**** Source document
When copulation is imminent, he turns around so they are facing the same direction.  According to one source, females do not pick their suitors, but they can decide which male shares his bodily fluids with them.  If she is not receptive to the male, she can block the transfer of his spermatophore by not opening the heavy plates at her rear.  After mating, the male stays in place for a long time, guarding his investment from other males.

A female lays very few eggs a year (a dozen at most), and before each egg, she must court.  Eggs are laid singly, in the early evening, in cracks on the tops and sides of the fungus.  She picks her nursery carefully – studies have shown that larvae that develop in larger fungi not only have a better survival rate, but the male larvae will have larger horns when they mature (and they’ll get all the girls).  Once laid, each egg is plastered over with what was tactfully described as “a dark, excrement-like material” that is smoothed down by hairs on the female’s abdomen.  Here are some pictures of life stages https://bugguide.net/node/view/97208/bgimage.
********
## Required actions
A - Answer these questions from the mating and egg-laying passage:
(i) How can a female prevent the transfer of a male's spermatophore?
(ii) What is the most eggs a female lays in a year?
(iii) At what time of day are the eggs laid?
B - Decide whether each statement agrees with the mating and egg-laying passage. Answer yes or no, and quote the words of the passage that settle it.
(i) Females choose which males court them.
(ii) Eggs are laid in clusters.
(iii) Male larvae that develop in larger fungi grow larger horns as adults.
C - Extend the mating and egg-laying passage onward from its final sentence.
These rows have no connection to the mating and egg-laying passage.
**** Extracted records
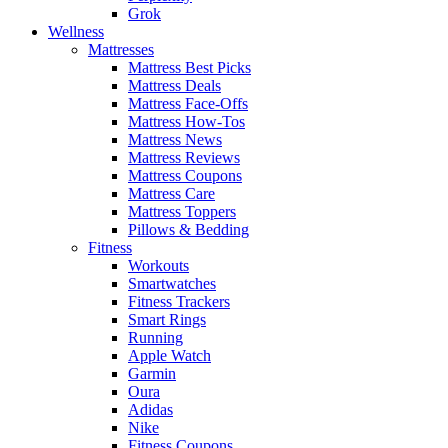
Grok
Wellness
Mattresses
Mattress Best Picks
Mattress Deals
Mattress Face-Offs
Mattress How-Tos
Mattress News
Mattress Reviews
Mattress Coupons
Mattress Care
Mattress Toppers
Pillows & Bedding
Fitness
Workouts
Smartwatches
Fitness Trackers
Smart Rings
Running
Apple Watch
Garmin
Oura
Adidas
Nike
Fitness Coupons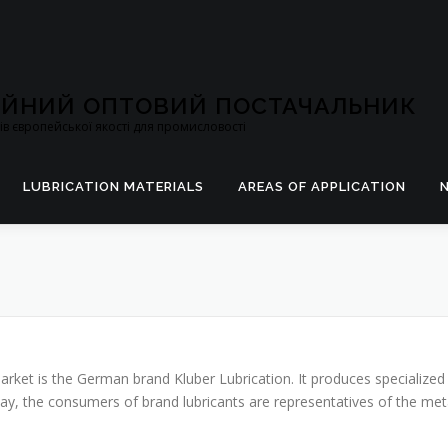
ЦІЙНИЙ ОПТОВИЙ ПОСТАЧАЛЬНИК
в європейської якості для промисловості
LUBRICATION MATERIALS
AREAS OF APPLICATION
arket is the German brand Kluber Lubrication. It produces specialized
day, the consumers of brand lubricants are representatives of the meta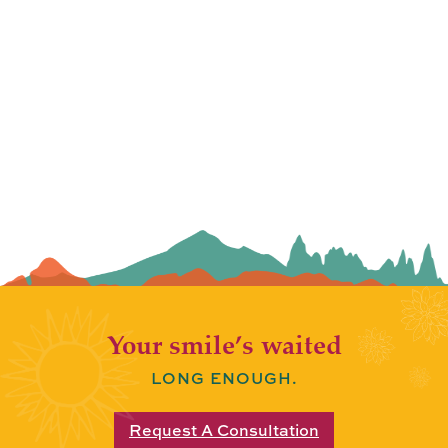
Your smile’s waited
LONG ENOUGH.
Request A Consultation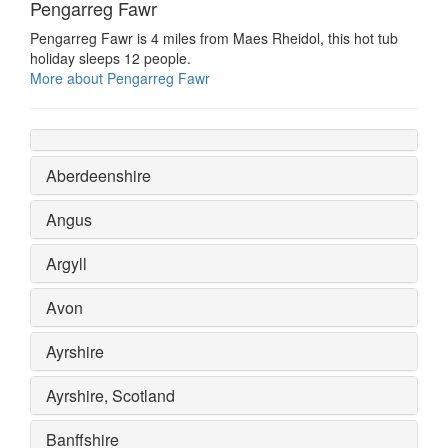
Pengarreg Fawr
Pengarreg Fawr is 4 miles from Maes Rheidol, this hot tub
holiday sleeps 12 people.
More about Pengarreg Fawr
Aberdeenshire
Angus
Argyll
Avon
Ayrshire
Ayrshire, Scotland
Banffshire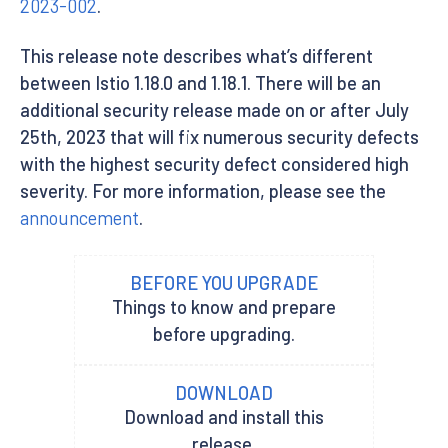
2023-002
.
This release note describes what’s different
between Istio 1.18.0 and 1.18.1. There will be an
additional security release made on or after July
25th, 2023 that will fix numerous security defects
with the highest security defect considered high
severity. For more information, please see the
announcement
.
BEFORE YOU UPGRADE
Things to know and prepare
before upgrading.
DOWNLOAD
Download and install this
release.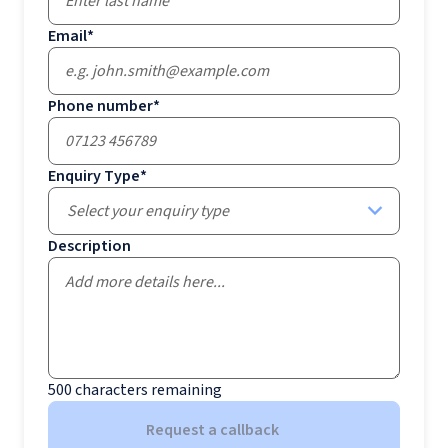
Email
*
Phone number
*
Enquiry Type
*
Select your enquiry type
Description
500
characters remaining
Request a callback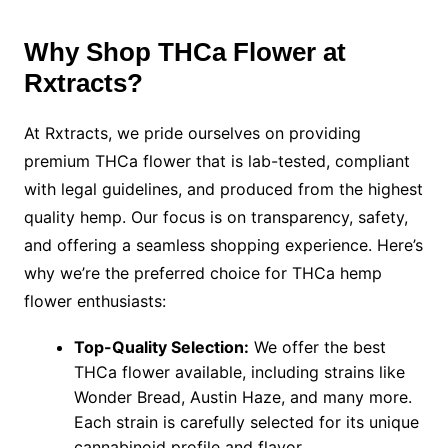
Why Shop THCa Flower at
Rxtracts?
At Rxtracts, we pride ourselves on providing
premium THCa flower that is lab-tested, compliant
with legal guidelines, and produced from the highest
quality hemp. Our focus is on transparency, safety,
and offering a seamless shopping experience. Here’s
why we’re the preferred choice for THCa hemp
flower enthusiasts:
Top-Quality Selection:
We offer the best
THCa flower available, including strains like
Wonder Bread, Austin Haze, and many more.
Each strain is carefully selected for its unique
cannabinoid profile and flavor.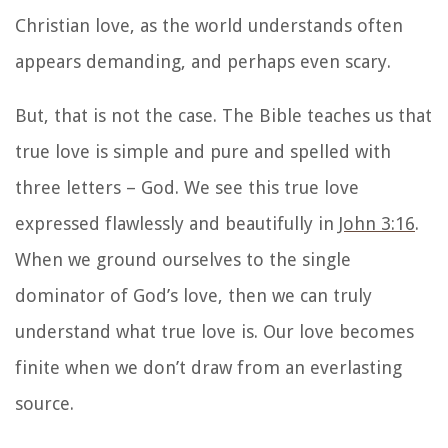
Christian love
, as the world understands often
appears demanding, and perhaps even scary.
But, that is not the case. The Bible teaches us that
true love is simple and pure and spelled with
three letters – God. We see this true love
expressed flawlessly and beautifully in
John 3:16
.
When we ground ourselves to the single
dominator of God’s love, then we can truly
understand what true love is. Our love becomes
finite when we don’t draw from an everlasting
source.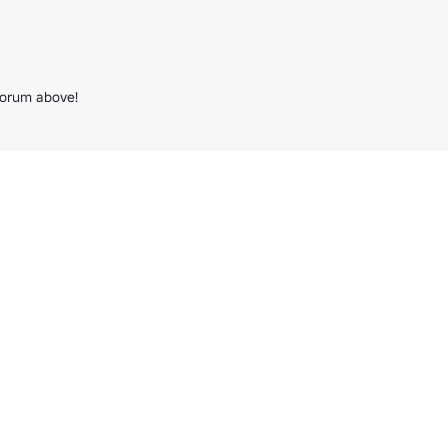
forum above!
********
## Responses to the tasks
A -
(i) She keeps the heavy plates at her rear closed.
(ii) A dozen at most.
(iii) In the early evening.

B -
(i) No: "females do not pick their suitors"
(ii) No: "Eggs are laid singly"
(iii) Yes: "the male larvae will have larger horns when they mature"

C -
Forked fungus beetles lead unhurried lives.  The larvae stay in their eggs for several days after hatching, eating the capsule itself before burrowing into the spore-bearing tissues of the fungus.  New adults stay in their pupal cases for a few days after emerging, until their color darkens (here’s a newly emerged male http://bugguide.net/node/view/97192/bgimage).  An adult may live for four or five years, never venturing far from its natal fungus.  In fact, until 1999 scientists were unsure about whether Forked fungus beetles could even fly (they can), and assumed that FFBs hoofed it across the forest floor to new sites.  There are two generations per year; larvae overwinter within their fungi; adults stay in fungi, decaying stumps, and under tree bark.

It’s hard to imagine that a beetle that looks as though it heaved itself up out of the very wood itself would need a sophisticated defense system, but the Forked fungus beetle has a dandy one.  Oh, sure, a startled adult Forked fungus beetle, like many other kinds of beetles including Tenebrionids, plays dead (death feigning).  It tucks its legs into dedicated grooves on the underside of its body, and blends in with its surroundings.  But, it’s got a chemical trick up its sleeve, too.

When it feels threatened, a Forked fungus beetle releases a nasty-smelling, irritating potion that causes a potential predator to reconsider.  Rather than squirting the liquid like a squeeze bottle, Forked fungus beetles carry the chemical deterrent in two “eversible” abdominal glands that turn inside out like a pocket.  What’s unique is the timing and the trigger.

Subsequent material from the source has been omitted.